Chefe do PCC era adido no Consulado de Moçambique em Belo Horizonte.

Ele ocupava cargo de adido no consulado de Moçambique, em Belo Horizonte. Tuta encontra-se foragido e foi alvo da Operação Sharks, desencadeada nesta segunda (14) pelos promotores do MP-SP.

Cristina Barroso
Reprodução
Marco Roberto de Almeida, o Tuta, assumiu o comando do PCC depois que o ex-chefe da facção, Marcos Willians Herbas Camacho, o Marcola, foi transferido para presídio federal. Ele ocupava cargo de adido no consulado de Moçambique, em Belo Horizonte. 
Tuta encontra-se foragido e foi alvo da Operação Sharks, desencadeada nesta segunda (14) pelos promotores do MP-SP.



Tuta
, recebia salário do Consulado de Moçambique em Belo Horizonte, mesmo sem nunca ter trabalhado no local.
Ele está entre os 21 suspeitos de fazerem parte da nova cúpula da organização criminosa, segundo o Ministério Público de São Paulo (MP-SP).
Também é apontado como integrante da célula "restrita", responsável pelo levantamento de endereços de autoridades e de policiais alvos de possíveis atentados da organização criminosa.




 "A partir da remoção [para o sistema federal], as ordens passaram a ser nas ruas.
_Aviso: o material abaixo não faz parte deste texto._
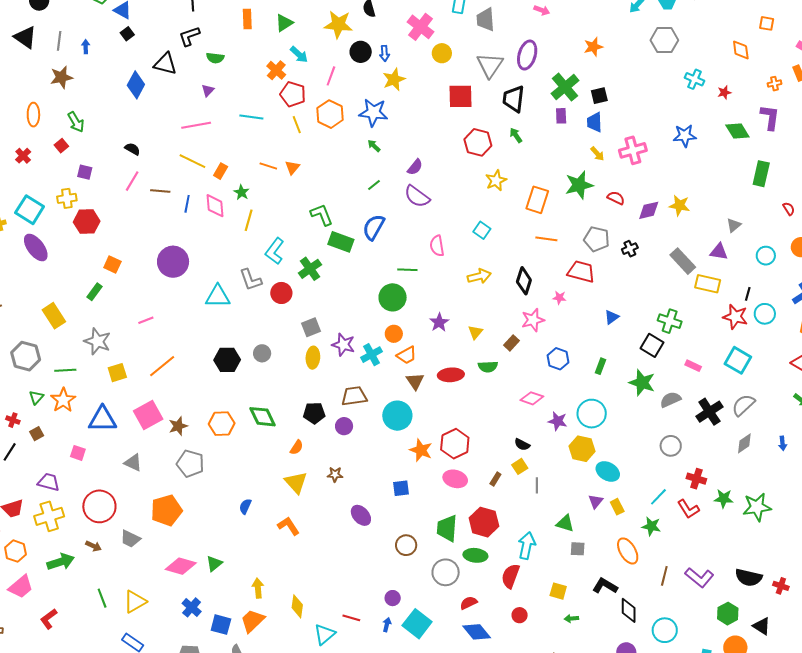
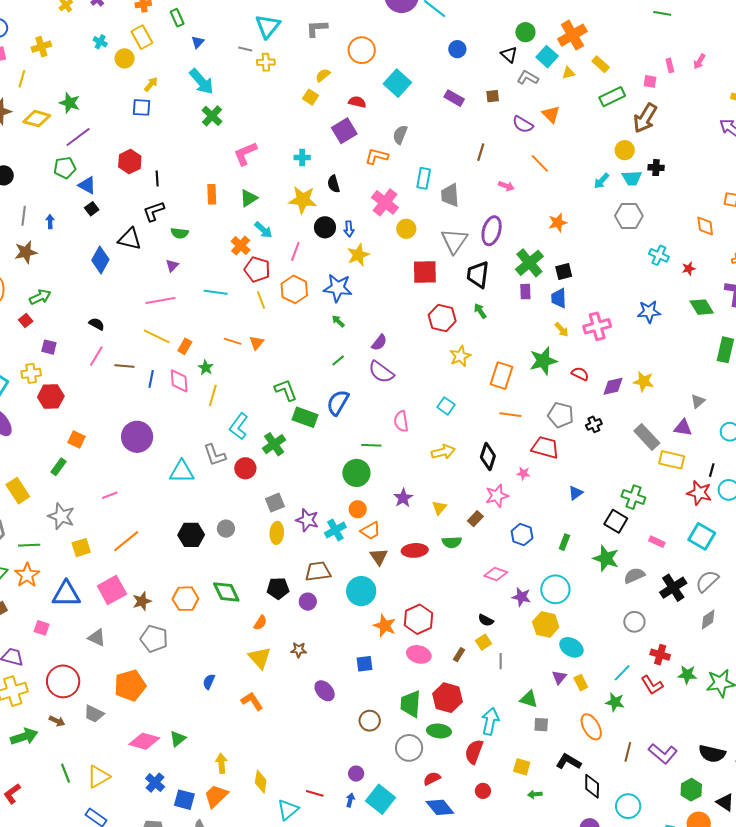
green arrow: (76, 122) -> (40, 297), turned -85

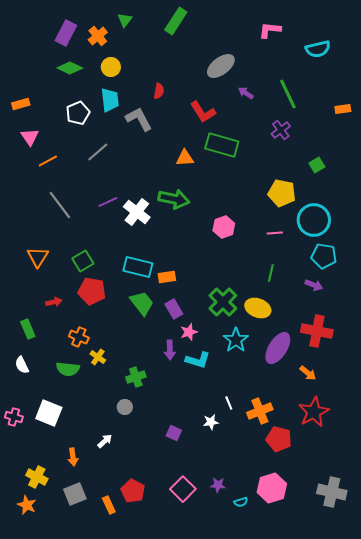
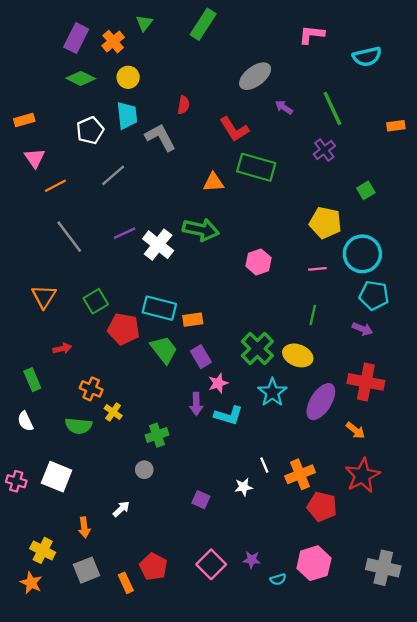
red pentagon: (92, 291) -> (123, 329), moved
E um dos indivíduos, Marcos Roberto, vulgo Tuta, ele assumiu a função do Marcola. É um indivíduo que tem contato em consulado, que transita no país e fora do país. É uma operação hoje que a ordem não está mais centralizada dentro do presídio, mas na rua. Por isso a importância da operação de hoje", afirmou o promotor Lincoln Gakiya.